Legislative Recap: Native Plants Win, Wetlands Loss

Here’s what the 2023 legislative session means for birds.

The legislative session has finally wound down in Raleigh. With the dust mostly settled on bills and the budget, we’re taking stock of what it means for birds. Overall, it was an up-and-down session. Audubon members helped pass a landmark native plants bill, but we also saw several key protections stripped for birds and the habitat they need to survive.

Read on for a full recap. If you’d like to get regular advocacy updates during the legislative session, sign up here.

Native Plants Act passes

We won a big victory for birds this fall, when the legislature passed a bill that requires native plants for landscaping at all state parks, roads, and historic sites.

Audubon members spent years advocating for this bill—meeting with lawmakers at Advocacy Day, signing petitions, and recruiting nurseries and garden stores as supporters. A special thanks to bill sponsor Senator Bill Rabon, who has been a native plants champion at the legislature

In addition to the direct benefit for birds on state property, the bill will also help increase demand for native plants and help make them more available, which has been a key hurdle to widespread adoption of native plants.

The fight for native plants is not over and we will continue to work to expand the use of native plants at the state level and to work with chapters on implementing native plant policies at the local level.

Members at Advocacy Day 2023
Members at Advocacy Day 2023. Photo: Luke Franke/Audubon

Budget includes conservation funding increases

The native plants bill passed as part of the state budget, which also included increases to the conservation trust funds, another issue that Audubon members spoke up for at Advocacy Day.

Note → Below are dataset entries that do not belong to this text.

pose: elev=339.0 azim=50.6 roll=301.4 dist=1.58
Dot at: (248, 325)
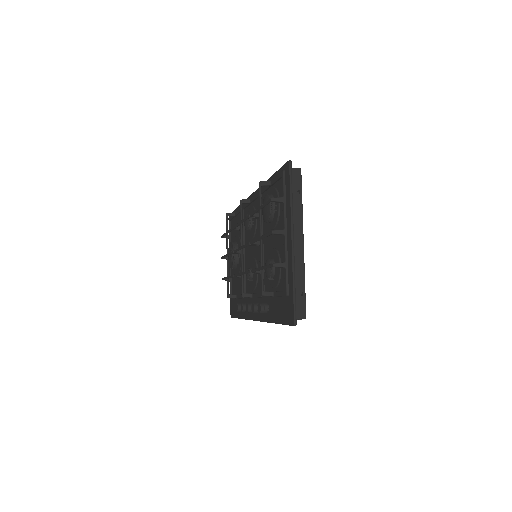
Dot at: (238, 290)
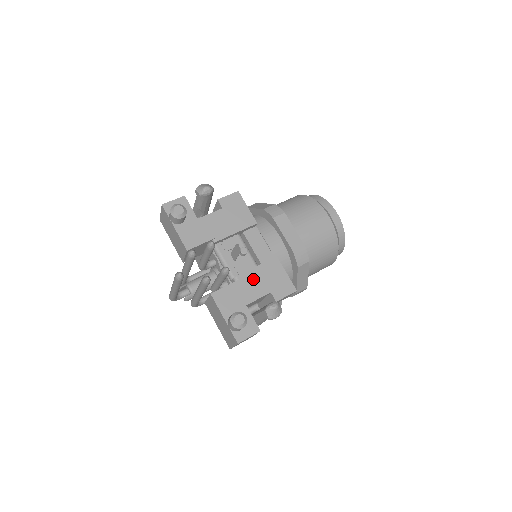
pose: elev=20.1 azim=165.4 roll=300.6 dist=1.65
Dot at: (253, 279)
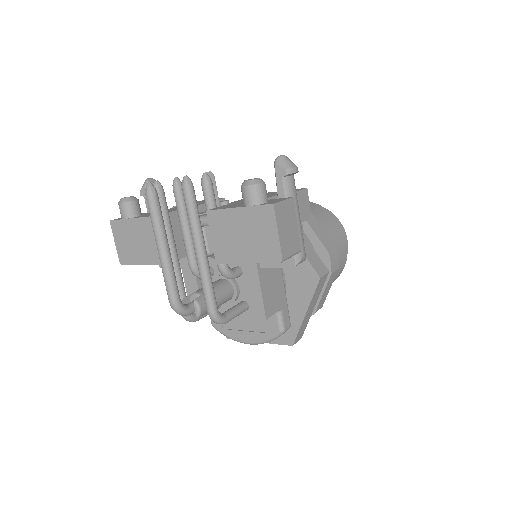
Dot at: occluded
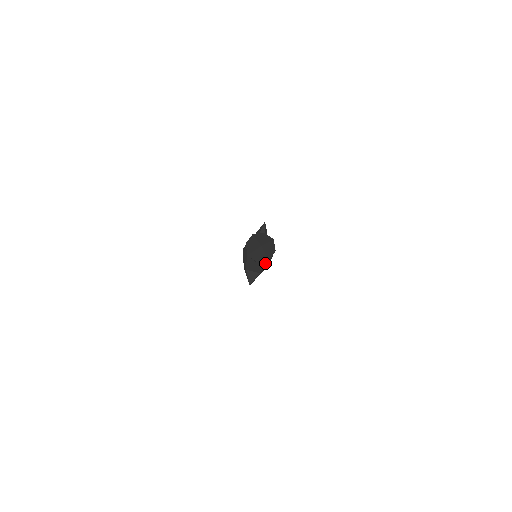
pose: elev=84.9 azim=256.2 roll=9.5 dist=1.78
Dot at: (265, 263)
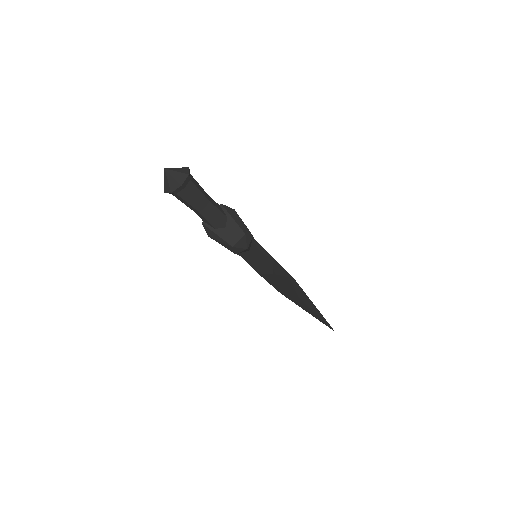
Dot at: (233, 219)
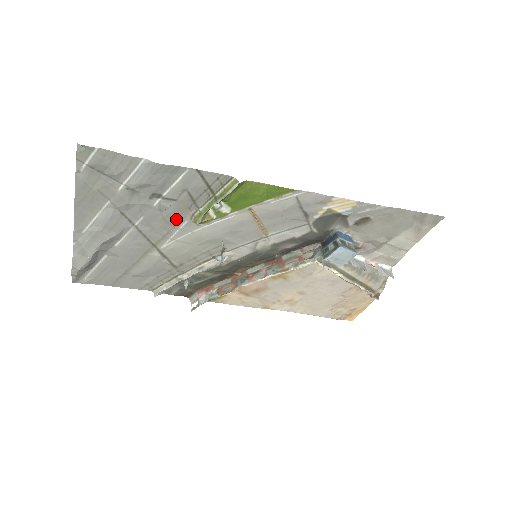
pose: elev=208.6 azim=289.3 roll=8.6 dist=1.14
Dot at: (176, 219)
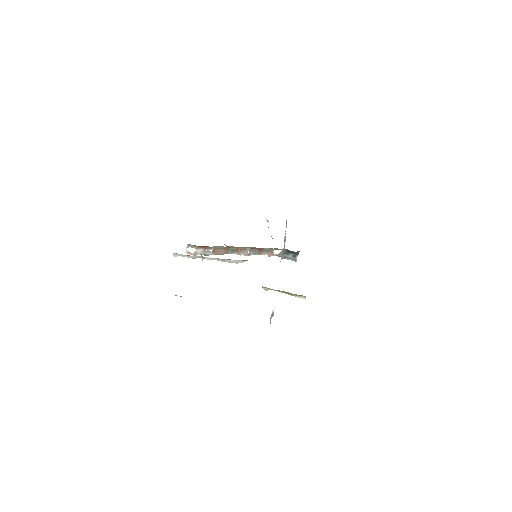
Dot at: occluded
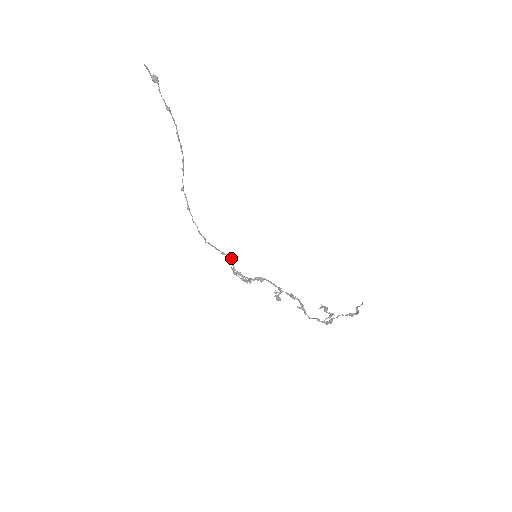
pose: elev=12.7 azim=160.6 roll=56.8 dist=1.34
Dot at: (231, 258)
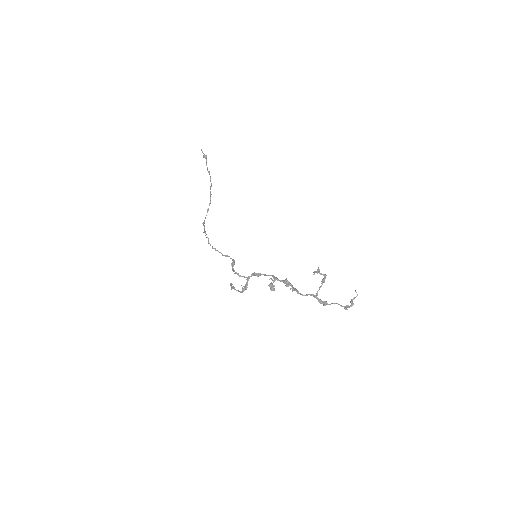
Dot at: (233, 259)
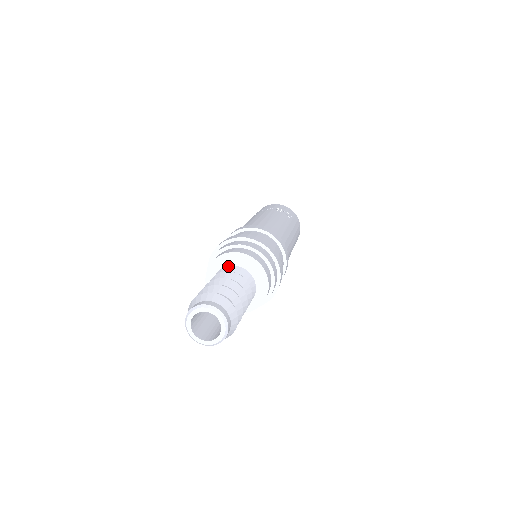
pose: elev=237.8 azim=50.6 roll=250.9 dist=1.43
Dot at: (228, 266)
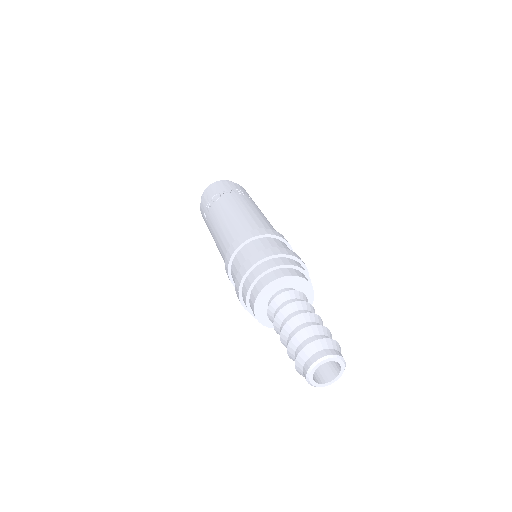
Dot at: (286, 292)
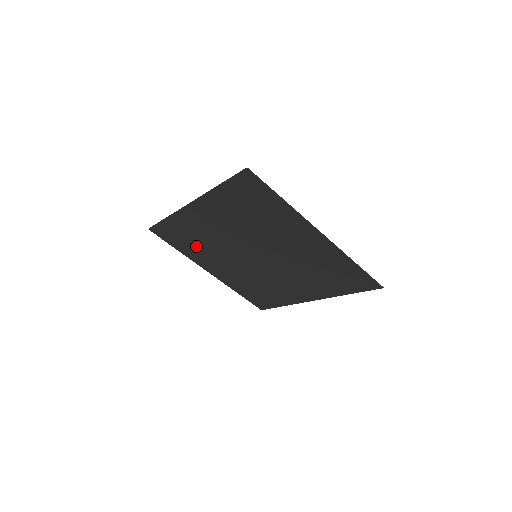
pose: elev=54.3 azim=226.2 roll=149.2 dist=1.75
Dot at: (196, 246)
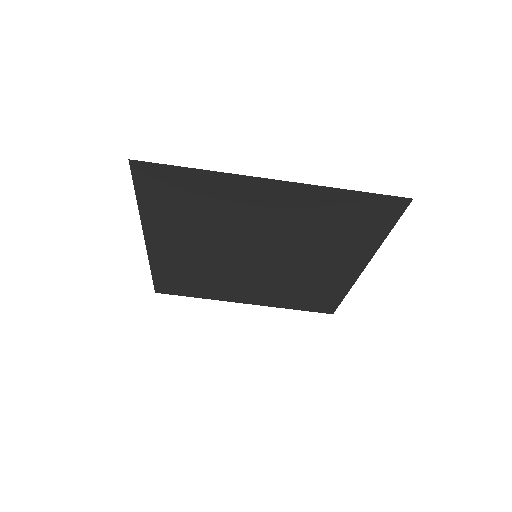
Dot at: (204, 283)
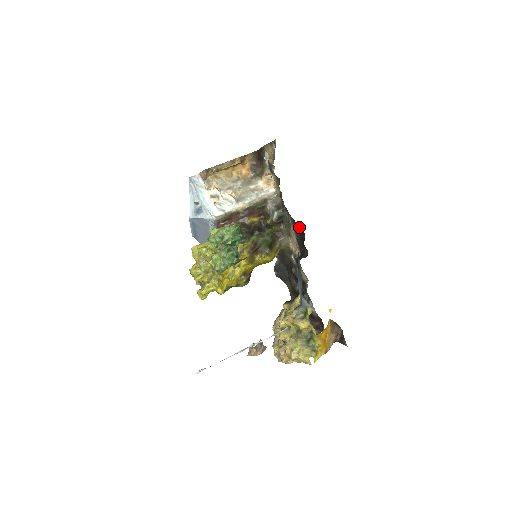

The budget includes $30 million in 2024 and $28 million in 2025 for the Land and Water Fund, and the same amounts for the Parks and Recreation Trust Fund. This represents a $4-6 million increase in annual funding. The conservation trust funds are the most important tool we have for protecting more habitat in the state.

We also saw the inclusion of $25 million over the next two years for trails, securing North Carolina’s place as the Great Trails State.  This will help complete and maintain trails, giving everyone better access to natural areas, helping folks get active, and, hopefully, checking out some birds.

Green-winged Teal
Green-winged Teal. Photo: Will Stuart/Flickr

Loss of wetlands protections

North Carolina’s wetlands and the birds that rely on them were dealt a one-two punch this summer.

First, the U.S. Supreme Court issued a ruling in the Sackett v. EPA case that severely limited the definition of wetlands under the Clean Water Act, removing protections for our country’s many isolated waterways that are seasonal or disconnected from large bodies of water.

Shortly after, lawmakers in North Carolina added a provision to the Farm Bill that barred the state from adopting stricter wetlands standards than federal law. The end result is that approximately 2.5 million acres, which is more than half of North Carolina’s wetlands, no longer have protections including many of the mountain bogs in the west, isolated wetlands in the Piedmont and the critical pocosins in eastern North Carolina.

This all happened on a condensed timeline. Audubon members across the state activated quickly and reached out to their lawmakers, but the Farm Bill passed and a veto from Gov. Roy Cooper was overturned.

We are working with a coalition of groups to undo the damage and strengthen protections for wetlands. Stay tuned for ways to get involved in 2024.

Law removes dredging protections for birds and marine ecosystems

Buried deep in the Regulatory Reform Act (House Bill 600) that passed the legislature were two changes that will have bad ramifications for how the state manages dredging on our coast.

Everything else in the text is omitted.